Reading text Start Marker
O the dismal aspect of Death riding on a pale horse, with Hell the black attendant following. This fear surprised the sinners in Zion, "Who among us can dwell with devouring fire? Who among us can remain with everlasting burnings?" This made a heathen, the governor of a province, to tremble before a poor prisoner, "While Paul discoursed of righteousness, temperance, and judgment to come, Felix trembled." Acts 24:25. "It is a fearful thing to fall into the hands of the living God," who lives forever, and can punish forever. Heb 10:31. None are so powerful as God, and nothing is so fearful as the guilty conscience.

3. The degrees of this fear are expressed by bondage. Fear, when regular in its object and degree, is excellently useful; it is a wise counselor and faithful guardian, that plucks off the mask from our enemies, and keeps reason vigilant and active to prevent a threatening evil, or to sustain it in the best manner.
Reading text End Marker
Source data Start Marker
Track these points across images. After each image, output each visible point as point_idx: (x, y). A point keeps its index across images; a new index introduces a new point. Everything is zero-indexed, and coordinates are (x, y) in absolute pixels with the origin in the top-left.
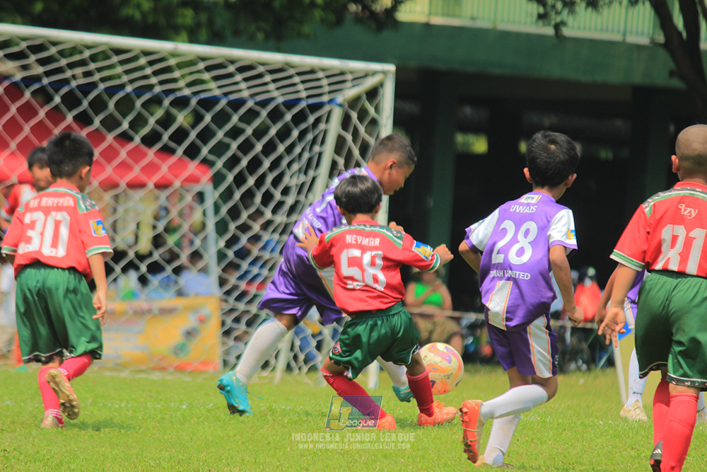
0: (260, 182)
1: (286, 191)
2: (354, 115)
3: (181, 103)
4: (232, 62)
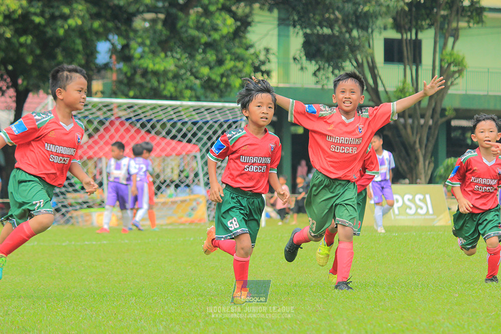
Source data End Marker
Tasks to complete:
**1)** Rewrite the passage on fear from "O the dismal" up to and including "the guilty conscience.", changing "fearful" to "dreadful".
**2)** Format the point tracking data rows as a Markdown table with the columns Row and Line. Give each nonblank line with its row number, and leave the pictures out.

Task answers:
**1)**
O the dismal aspect of Death riding on a pale horse, with Hell the black attendant following. This fear surprised the sinners in Zion, "Who among us can dwell with devouring fire? Who among us can remain with everlasting burnings?" This made a heathen, the governor of a province, to tremble before a poor prisoner, "While Paul discoursed of righteousness, temperance, and judgment to come, Felix trembled." Acts 24:25. "It is a dreadful thing to fall into the hands of the living God," who lives forever, and can punish forever. Heb 10:31. None are so powerful as God, and nothing is so dreadful as the guilty conscience.

**2)**
| Row | Line |
|---|---|
| 1 | Track these points across images. After each image, output each visible point as point_idx: (x, y). A point keeps its index across images; a new index introduces a new point. Everything is zero-indexed, and coordinates are (x, y) in absolute pixels with the origin in the top-left. |
| 2 | 0: (260, 182) |
| 3 | 1: (286, 191) |
| 4 | 2: (354, 115) |
| 5 | 3: (181, 103) |
| 6 | 4: (232, 62) |